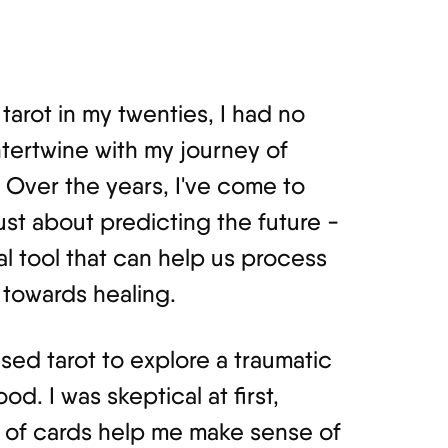
tarot in my twenties, I had no
tertwine with my journey of
 Over the years, I've come to
just about predicting the future -
al tool that can help us process
towards healing.
used tarot to explore a traumatic
d. I was skeptical at first,
 of cards help me make sense of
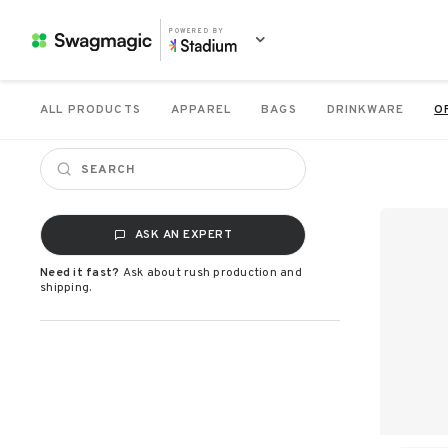
POWERED BY
ALL PRODUCTS
APPAREL
BAGS
DRINKWARE
O
ASK AN EXPERT
Need it fast?
Ask about rush production and
shipping.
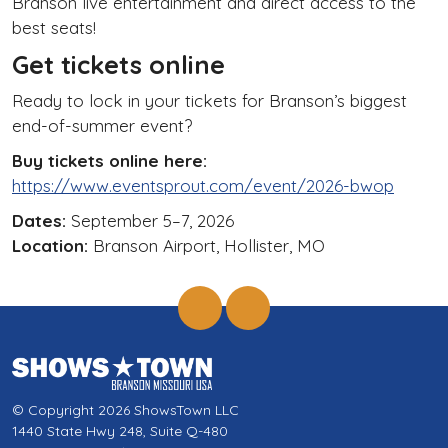
Branson live entertainment and direct access to the
best seats!
Get tickets online
Ready to lock in your tickets for Branson’s biggest
end-of-summer event?
Buy tickets online here:
https://www.eventsprout.com/event/2026-bwop
Dates:
September 5–7, 2026
Location:
Branson Airport, Hollister, MO
© Copyright 2026 ShowsTown LLC
1440 State Hwy 248, Suite Q-480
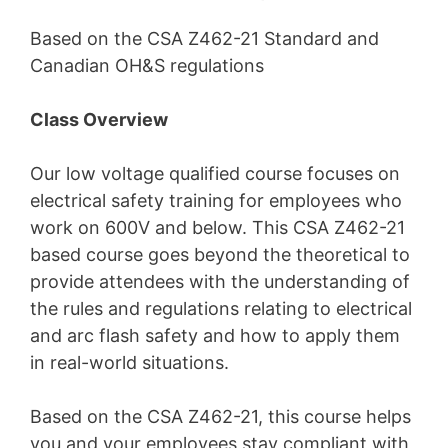
Based on the CSA Z462-21 Standard and
Canadian OH&S regulations
Class Overview
Our low voltage qualified course focuses on
electrical safety training for employees who
work on 600V and below. This CSA Z462-21
based course goes beyond the theoretical to
provide attendees with the understanding of
the rules and regulations relating to electrical
and arc flash safety and how to apply them
in real-world situations.
Based on the CSA Z462-21, this course helps
you and your employees stay compliant with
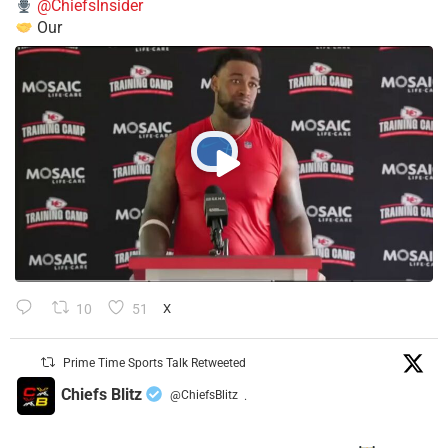
@ChiefsInsider
Our
10
51
X
Prime Time Sports Talk Retweeted
Chiefs Blitz
@ChiefsBlitz
·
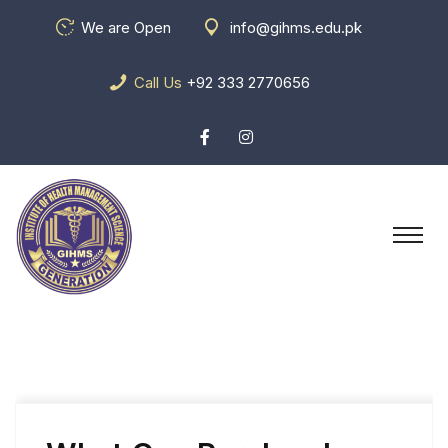
We are Open
info@gihms.edu.pk
Call Us
+92 333 2770656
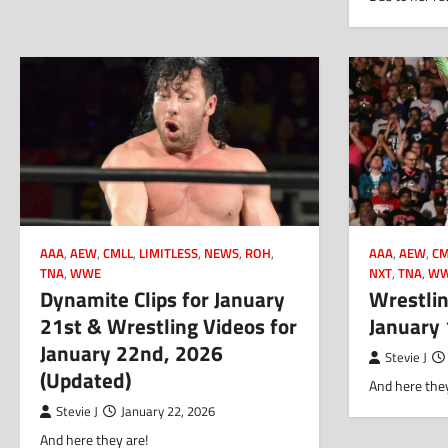
AAA
,
AEW
,
CMLL
,
LIMITLESS
,
NEWS
,
ROH
,
AAA
,
AEW
,
CM
TNA
,
WWE
NXT
,
TNA
,
W
Dynamite Clips for January
Wrestlin
21st & Wrestling Videos for
January
January 22nd, 2026
Stevie J
(Updated)
And here they
Stevie J
January 22, 2026
And here they are!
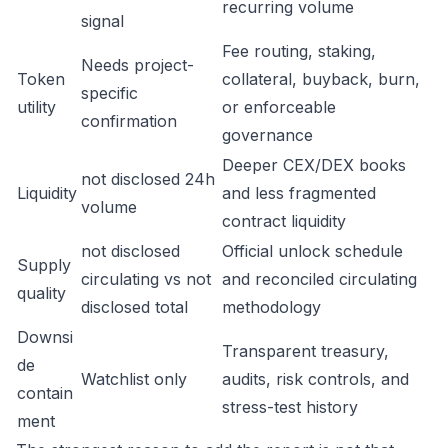
recurring volume
signal
Fee routing, staking,
Needs project-
Token
collateral, buyback, burn,
specific
utility
or enforceable
confirmation
governance
Deeper CEX/DEX books
not disclosed 24h
Liquidity
and less fragmented
volume
contract liquidity
not disclosed
Official unlock schedule
Supply
circulating vs not
and reconciled circulating
quality
disclosed total
methodology
Downsi
Transparent treasury,
de
Watchlist only
audits, risk controls, and
contain
stress-test history
ment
************
§ WRITTEN TASK: Within the material above, find the lines that contain the word "about"; copy them.

§ REPLY TO THE TASK:
just about predicting the future -
Ask about rush production and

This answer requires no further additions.